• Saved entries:
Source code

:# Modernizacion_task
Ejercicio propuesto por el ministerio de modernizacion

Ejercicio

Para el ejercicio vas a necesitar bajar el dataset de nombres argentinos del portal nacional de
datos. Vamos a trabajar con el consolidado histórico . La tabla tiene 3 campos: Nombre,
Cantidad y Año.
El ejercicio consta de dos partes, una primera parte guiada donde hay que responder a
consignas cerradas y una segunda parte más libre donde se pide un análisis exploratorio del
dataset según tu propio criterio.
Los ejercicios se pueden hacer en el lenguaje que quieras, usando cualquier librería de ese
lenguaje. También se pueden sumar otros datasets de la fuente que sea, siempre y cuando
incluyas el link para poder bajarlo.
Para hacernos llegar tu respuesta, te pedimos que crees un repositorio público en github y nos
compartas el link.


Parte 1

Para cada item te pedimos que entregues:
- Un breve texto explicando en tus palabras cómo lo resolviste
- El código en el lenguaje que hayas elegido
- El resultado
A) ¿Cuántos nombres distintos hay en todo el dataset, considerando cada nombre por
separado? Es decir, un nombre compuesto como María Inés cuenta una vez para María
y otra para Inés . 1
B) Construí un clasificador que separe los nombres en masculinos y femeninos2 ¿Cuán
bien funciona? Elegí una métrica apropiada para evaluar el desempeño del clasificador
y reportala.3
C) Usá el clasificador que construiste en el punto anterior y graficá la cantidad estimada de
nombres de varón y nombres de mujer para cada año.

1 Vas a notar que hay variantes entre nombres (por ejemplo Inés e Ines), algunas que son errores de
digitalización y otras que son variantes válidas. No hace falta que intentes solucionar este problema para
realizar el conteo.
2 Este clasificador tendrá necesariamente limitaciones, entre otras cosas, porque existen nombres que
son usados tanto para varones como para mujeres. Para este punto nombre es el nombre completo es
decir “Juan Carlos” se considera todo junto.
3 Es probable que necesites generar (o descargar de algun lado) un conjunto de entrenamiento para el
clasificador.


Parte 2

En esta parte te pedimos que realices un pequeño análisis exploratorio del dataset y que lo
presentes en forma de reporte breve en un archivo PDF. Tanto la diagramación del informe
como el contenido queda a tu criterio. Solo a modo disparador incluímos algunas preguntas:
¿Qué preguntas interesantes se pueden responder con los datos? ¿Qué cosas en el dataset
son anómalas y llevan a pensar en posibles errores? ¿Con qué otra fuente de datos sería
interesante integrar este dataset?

• What is required:
Please rewrite the part of the material that opens with the line containing "Para cada item" and closes with the line containing "B) Construí un", swapping "dataset" for "conjunto de datos" and leaving everything else as it stands.

• Answer section:
Para cada item te pedimos que entregues:
- Un breve texto explicando en tus palabras cómo lo resolviste
- El código en el lenguaje que hayas elegido
- El resultado
A) ¿Cuántos nombres distintos hay en todo el conjunto de datos, considerando cada nombre por
separado? Es decir, un nombre compuesto como María Inés cuenta una vez para María
y otra para Inés . 1
B) Construí un clasificador que separe los nombres en masculinos y femeninos2 ¿Cuán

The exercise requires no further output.